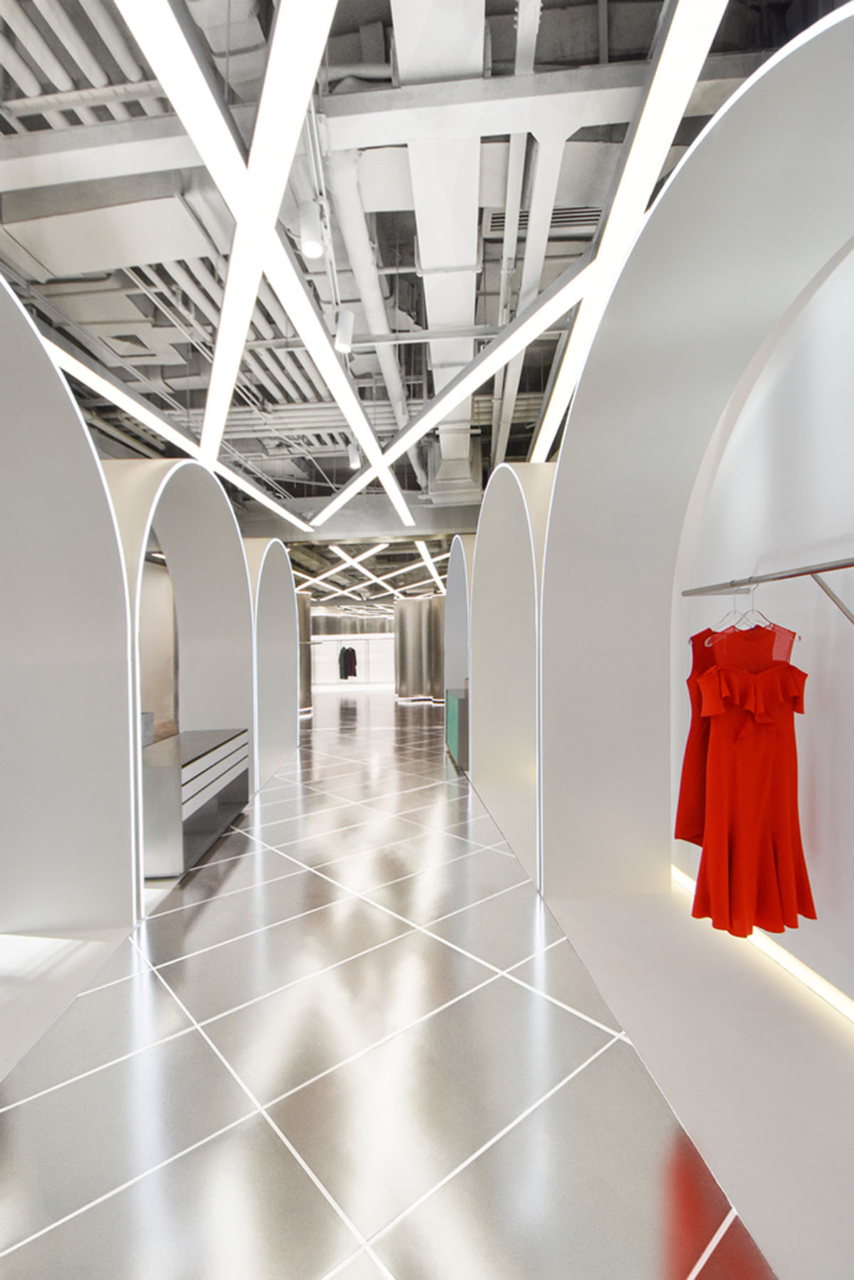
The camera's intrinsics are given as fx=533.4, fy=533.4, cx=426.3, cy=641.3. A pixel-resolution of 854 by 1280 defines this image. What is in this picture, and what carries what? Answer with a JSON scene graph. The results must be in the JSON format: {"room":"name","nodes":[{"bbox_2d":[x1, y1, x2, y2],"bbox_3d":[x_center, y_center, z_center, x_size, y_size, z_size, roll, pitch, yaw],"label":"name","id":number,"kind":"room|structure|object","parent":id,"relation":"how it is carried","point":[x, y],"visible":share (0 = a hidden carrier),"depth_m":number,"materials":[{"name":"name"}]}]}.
{"room":"shop","nodes":[
{"label":"shop","id":0,"kind":"room"},
{"bbox_2d":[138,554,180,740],"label":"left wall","id":1,"kind":"structure","parent":0,"point":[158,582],"depth_m":9.96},
{"bbox_2d":[311,611,392,690],"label":"back wall","id":2,"kind":"structure","parent":0,"point":[372,657],"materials":[{"name":"white paint"}]},
{"bbox_2d":[337,644,357,680],"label":"jacket","id":3,"kind":"object","parent":2,"relation":"attached to","point":[347,652],"visible":0.89,"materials":[{"name":"black fabric"}]},
{"bbox_2d":[0,689,781,1279],"bbox_3d":[-1.339,1.526,6.999,6.780,0.138,17.834,-1,0,0],"label":"floor","id":4,"kind":"structure","parent":0,"point":[205,915],"depth_m":1.82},
{"bbox_2d":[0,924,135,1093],"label":"platform","id":5,"kind":"object","parent":4,"relation":"on","point":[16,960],"visible":0.77,"depth_m":2.31,"materials":[{"name":"white"}]},
{"bbox_2d":[0,262,138,948],"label":"arch","id":6,"kind":"object","parent":4,"relation":"on","point":[108,511],"visible":0.99,"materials":[{"name":"white paint"}]},
{"bbox_2d":[103,462,254,891],"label":"arch","id":7,"kind":"object","parent":4,"relation":"on","point":[235,554],"visible":0.6,"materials":[{"name":"white paint"}]},
{"bbox_2d":[140,727,249,879],"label":"display counter","id":8,"kind":"object","parent":4,"relation":"on","point":[170,768],"visible":0.66,"depth_m":3.73,"materials":[{"name":"grey metal"}]},
{"bbox_2d":[241,538,298,788],"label":"arch","id":9,"kind":"object","parent":4,"relation":"on","point":[282,600],"visible":0.56,"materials":[{"name":"white paint"}]},
{"bbox_2d":[295,591,313,713],"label":"column","id":10,"kind":"structure","parent":4,"relation":"on","point":[302,622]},
{"bbox_2d":[392,594,446,703],"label":"column","id":11,"kind":"structure","parent":4,"relation":"on","point":[414,610],"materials":[{"name":"metal"}]},
{"bbox_2d":[444,686,469,773],"bbox_3d":[0.546,1.081,7.049,0.519,0.870,1.632,-1,0,0],"label":"green cabinet","id":12,"kind":"object","parent":4,"relation":"on","point":[459,699],"visible":0.32,"depth_m":6.36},
{"bbox_2d":[442,535,474,761],"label":"arch","id":13,"kind":"object","parent":4,"relation":"on","point":[451,595],"visible":0.48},
{"bbox_2d":[471,463,551,880],"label":"arch","id":14,"kind":"object","parent":4,"relation":"on","point":[529,519],"visible":0.65,"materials":[{"name":"white paint"}]},
{"bbox_2d":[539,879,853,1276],"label":"platform","id":15,"kind":"object","parent":4,"relation":"on","point":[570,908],"visible":0.92,"depth_m":1.76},
{"bbox_2d":[537,4,853,952],"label":"arch","id":16,"kind":"object","parent":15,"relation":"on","point":[690,156],"visible":0.87,"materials":[{"name":"white paint"}]},
{"bbox_2d":[0,0,839,579],"bbox_3d":[-1.205,-2.712,7.717,7.164,0.345,15.844,-1,0,0],"label":"ceiling","id":17,"kind":"structure","parent":0,"point":[556,23],"depth_m":3.04,"materials":[{"name":"grey"}]},
{"bbox_2d":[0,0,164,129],"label":"ceiling pipes","id":18,"kind":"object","parent":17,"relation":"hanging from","point":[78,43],"visible":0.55,"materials":[{"name":"grey metal"}]},
{"bbox_2d":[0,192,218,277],"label":"air duct","id":19,"kind":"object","parent":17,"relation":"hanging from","point":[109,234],"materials":[{"name":"white metal"}]},
{"bbox_2d":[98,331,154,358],"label":"air vent","id":20,"kind":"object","parent":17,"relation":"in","point":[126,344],"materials":[{"name":"grey metal"}]},
{"bbox_2d":[40,328,298,529],"bbox_3d":[-2.197,-1.897,4.668,0.163,0.262,6.120,-1,0,0],"label":"linear light","id":21,"kind":"object","parent":17,"relation":"hanging from","point":[98,379],"visible":0.65,"depth_m":4.30,"materials":[{"name":"white"}]},
{"bbox_2d":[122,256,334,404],"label":"ceiling pipes","id":22,"kind":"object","parent":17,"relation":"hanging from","point":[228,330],"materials":[{"name":"grey metal"}]},
{"bbox_2d":[116,0,404,526],"bbox_3d":[-0.776,-2.030,3.778,0.188,0.257,7.074,-1,0,0],"label":"linear light","id":23,"kind":"object","parent":17,"relation":"hanging from","point":[198,73],"visible":0.99,"depth_m":2.26,"materials":[{"name":"white"}]},
{"bbox_2d":[199,0,336,481],"bbox_3d":[-0.734,-1.963,2.978,0.300,0.191,4.989,-1,0,0],"label":"linear light","id":24,"kind":"object","parent":17,"relation":"hanging from","point":[208,432],"visible":0.99,"depth_m":2.23,"materials":[{"name":"white plastic"}]},
{"bbox_2d":[297,201,324,259],"bbox_3d":[-0.509,-1.830,2.352,0.117,0.272,0.114,-1,0,0],"label":"spotlight","id":25,"kind":"object","parent":17,"relation":"hanging from","point":[309,249],"visible":0.98,"depth_m":2.32,"materials":[{"name":"white"}]},
{"bbox_2d":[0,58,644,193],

☆ ☆ ☆ ☆ ☆

* **EXERCISE REQUIREMENTS**
Reproduce the material exactly. Pictures stay out.

* **EXPECTED OUTPUT**
The camera's intrinsics are given as fx=533.4, fy=533.4, cx=426.3, cy=641.3. A pixel-resolution of 854 by 1280 defines this image. What is in this picture, and what carries what? Answer with a JSON scene graph. The results must be in the JSON format: {"room":"name","nodes":[{"bbox_2d":[x1, y1, x2, y2],"bbox_3d":[x_center, y_center, z_center, x_size, y_size, z_size, roll, pitch, yaw],"label":"name","id":number,"kind":"room|structure|object","parent":id,"relation":"how it is carried","point":[x, y],"visible":share (0 = a hidden carrier),"depth_m":number,"materials":[{"name":"name"}]}]}.
{"room":"shop","nodes":[
{"label":"shop","id":0,"kind":"room"},
{"bbox_2d":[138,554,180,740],"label":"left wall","id":1,"kind":"structure","parent":0,"point":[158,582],"depth_m":9.96},
{"bbox_2d":[311,611,392,690],"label":"back wall","id":2,"kind":"structure","parent":0,"point":[372,657],"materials":[{"name":"white paint"}]},
{"bbox_2d":[337,644,357,680],"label":"jacket","id":3,"kind":"object","parent":2,"relation":"attached to","point":[347,652],"visible":0.89,"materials":[{"name":"black fabric"}]},
{"bbox_2d":[0,689,781,1279],"bbox_3d":[-1.339,1.526,6.999,6.780,0.138,17.834,-1,0,0],"label":"floor","id":4,"kind":"structure","parent":0,"point":[205,915],"depth_m":1.82},
{"bbox_2d":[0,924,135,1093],"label":"platform","id":5,"kind":"object","parent":4,"relation":"on","point":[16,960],"visible":0.77,"depth_m":2.31,"materials":[{"name":"white"}]},
{"bbox_2d":[0,262,138,948],"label":"arch","id":6,"kind":"object","parent":4,"relation":"on","point":[108,511],"visible":0.99,"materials":[{"name":"white paint"}]},
{"bbox_2d":[103,462,254,891],"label":"arch","id":7,"kind":"object","parent":4,"relation":"on","point":[235,554],"visible":0.6,"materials":[{"name":"white paint"}]},
{"bbox_2d":[140,727,249,879],"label":"display counter","id":8,"kind":"object","parent":4,"relation":"on","point":[170,768],"visible":0.66,"depth_m":3.73,"materials":[{"name":"grey metal"}]},
{"bbox_2d":[241,538,298,788],"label":"arch","id":9,"kind":"object","parent":4,"relation":"on","point":[282,600],"visible":0.56,"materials":[{"name":"white paint"}]},
{"bbox_2d":[295,591,313,713],"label":"column","id":10,"kind":"structure","parent":4,"relation":"on","point":[302,622]},
{"bbox_2d":[392,594,446,703],"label":"column","id":11,"kind":"structure","parent":4,"relation":"on","point":[414,610],"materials":[{"name":"metal"}]},
{"bbox_2d":[444,686,469,773],"bbox_3d":[0.546,1.081,7.049,0.519,0.870,1.632,-1,0,0],"label":"green cabinet","id":12,"kind":"object","parent":4,"relation":"on","point":[459,699],"visible":0.32,"depth_m":6.36},
{"bbox_2d":[442,535,474,761],"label":"arch","id":13,"kind":"object","parent":4,"relation":"on","point":[451,595],"visible":0.48},
{"bbox_2d":[471,463,551,880],"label":"arch","id":14,"kind":"object","parent":4,"relation":"on","point":[529,519],"visible":0.65,"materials":[{"name":"white paint"}]},
{"bbox_2d":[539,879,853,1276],"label":"platform","id":15,"kind":"object","parent":4,"relation":"on","point":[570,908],"visible":0.92,"depth_m":1.76},
{"bbox_2d":[537,4,853,952],"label":"arch","id":16,"kind":"object","parent":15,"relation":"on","point":[690,156],"visible":0.87,"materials":[{"name":"white paint"}]},
{"bbox_2d":[0,0,839,579],"bbox_3d":[-1.205,-2.712,7.717,7.164,0.345,15.844,-1,0,0],"label":"ceiling","id":17,"kind":"structure","parent":0,"point":[556,23],"depth_m":3.04,"materials":[{"name":"grey"}]},
{"bbox_2d":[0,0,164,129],"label":"ceiling pipes","id":18,"kind":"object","parent":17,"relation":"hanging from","point":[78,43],"visible":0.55,"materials":[{"name":"grey metal"}]},
{"bbox_2d":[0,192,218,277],"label":"air duct","id":19,"kind":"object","parent":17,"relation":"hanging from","point":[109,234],"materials":[{"name":"white metal"}]},
{"bbox_2d":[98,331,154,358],"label":"air vent","id":20,"kind":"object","parent":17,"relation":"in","point":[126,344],"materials":[{"name":"grey metal"}]},
{"bbox_2d":[40,328,298,529],"bbox_3d":[-2.197,-1.897,4.668,0.163,0.262,6.120,-1,0,0],"label":"linear light","id":21,"kind":"object","parent":17,"relation":"hanging from","point":[98,379],"visible":0.65,"depth_m":4.30,"materials":[{"name":"white"}]},
{"bbox_2d":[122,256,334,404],"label":"ceiling pipes","id":22,"kind":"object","parent":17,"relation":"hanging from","point":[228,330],"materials":[{"name":"grey metal"}]},
{"bbox_2d":[116,0,404,526],"bbox_3d":[-0.776,-2.030,3.778,0.188,0.257,7.074,-1,0,0],"label":"linear light","id":23,"kind":"object","parent":17,"relation":"hanging from","point":[198,73],"visible":0.99,"depth_m":2.26,"materials":[{"name":"white"}]},
{"bbox_2d":[199,0,336,481],"bbox_3d":[-0.734,-1.963,2.978,0.300,0.191,4.989,-1,0,0],"label":"linear light","id":24,"kind":"object","parent":17,"relation":"hanging from","point":[208,432],"visible":0.99,"depth_m":2.23,"materials":[{"name":"white plastic"}]},
{"bbox_2d":[297,201,324,259],"bbox_3d":[-0.509,-1.830,2.352,0.117,0.272,0.114,-1,0,0],"label":"spotlight","id":25,"kind":"object","parent":17,"relation":"hanging from","point":[309,249],"visible":0.98,"depth_m":2.32,"materials":[{"name":"white"}]},
{"bbox_2d":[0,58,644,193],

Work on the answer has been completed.